Retired farmer, 95, gets his kicks from bucket list
SUE FEA IN QUEENSTOWN
At 95, retired Gore farmer Norman Dickie has only a few things left to tick off his bucket list, and one of them was achieved in Queenstown yesterday.
Mr Dickie endured cold winter temperatures perched on a deck chair with his walking stick, on the shores of Lake Wakatipu, waiting to see the historic TSS Earnslaw steamship winched up onto the Kelvin Heights slipway for her biennial maintenance makeover.
"I'm fulfilling a lifelong ambition," Mr Dickie, accompanied by his "minder", son Ross, said.
"I've done 28 trips on the the Earnslaw – the first one in 1922 – but I've never actually seen this happen." Mr Dickie was just 5 when he first boarded the old steamship on a Waimea Plains School excursion. The children travelled by train to Kingston where they caught the Earnslaw to Queenstown.
It was a pretty big deal back then: "Awh, it was by joves," Mr Dickie recalled fondly.
His last trip on the Earnslaw was in 1994 when he travelled to Walter Peak with some of the family's Canadian visitors.
Not one to sit at home in his final years, Mr Dickie, whose memory recall is as sharp as a tack, has one or two more things to tick off his "to do" list.

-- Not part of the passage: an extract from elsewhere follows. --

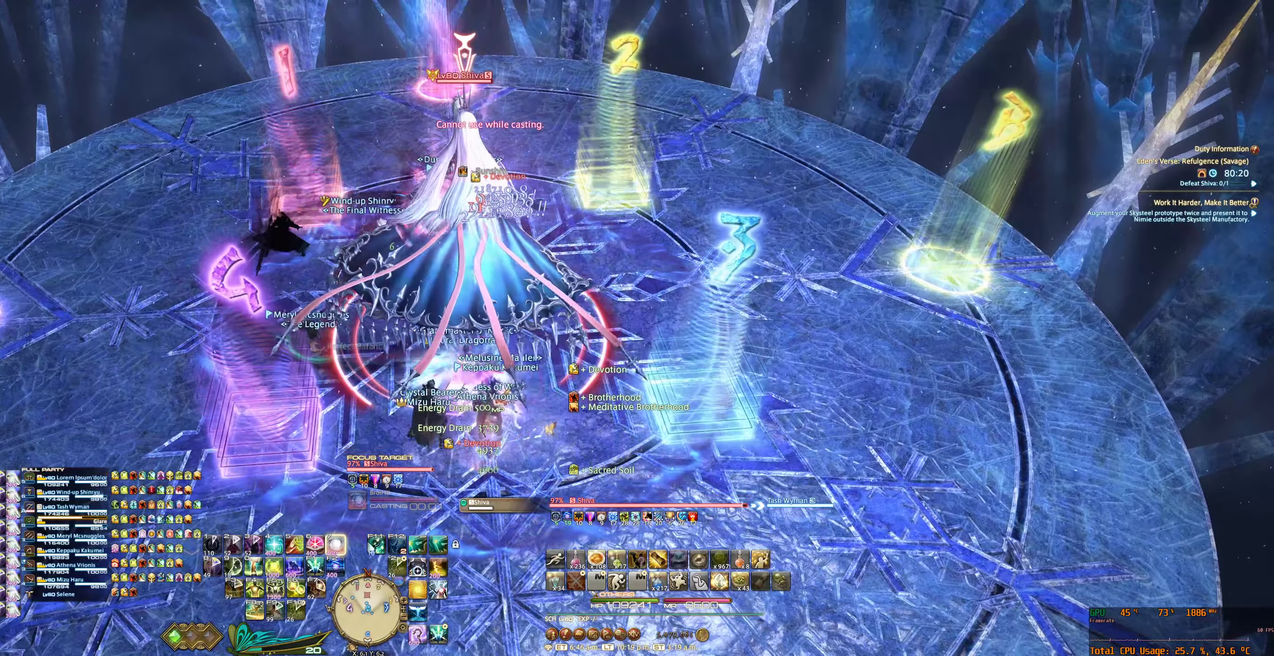
{"keys": ["1"], "mouse": ["right"], "events": [[34, "7", "down"], [100, "7", "up"], [200, "7", "down"], [234, "7", "up"]]}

One of the longest-serving members of the Royal Astronomical Society of New Zealand, Mr Dickie hopes to be back in Queenstown in a few weeks to witness a rare and remarkable event – the transit of Venus, when the planet travels across the face of the sun.
The transit, which occurs in a series of two events, eight years apart, has been witnessed on Earth only a handful of times, the last in Queenstown by a group of American scientists on the Millennium Hotel site in 1874.
The event is weather dependent, but Mr Dickie said he was prepared to travel to Haast if necessary to find the clearest skies.
"Unfortunately my stargazing days are over due to a decline in eyesight." But he will be giving it a go and was grateful yesterday for a warm hat, bearing the society's name, picked up from the 2010 conference in Dunedin.
Those two lifelong ambitions crossed off his bucket list, that leaves only one more possibility as Mr Dickie heads full steam ahead towards 100: "Well, I've always had a hankering to be a railway steam engine driver." He has come close, with a brief moment at the wheel of a restored steam train in Mandeville, but driving the Kingston Flyer does appeal.
With his 96th birthday in October, the old Lady of the Lake has only four years on Mr Dickie, who reckons he is up for a joint birthday celebration cruise that month as part of the Earnslaw's 100th- birthday celebrations.
"Oh yes, I'd be interested in coming up for that," he said.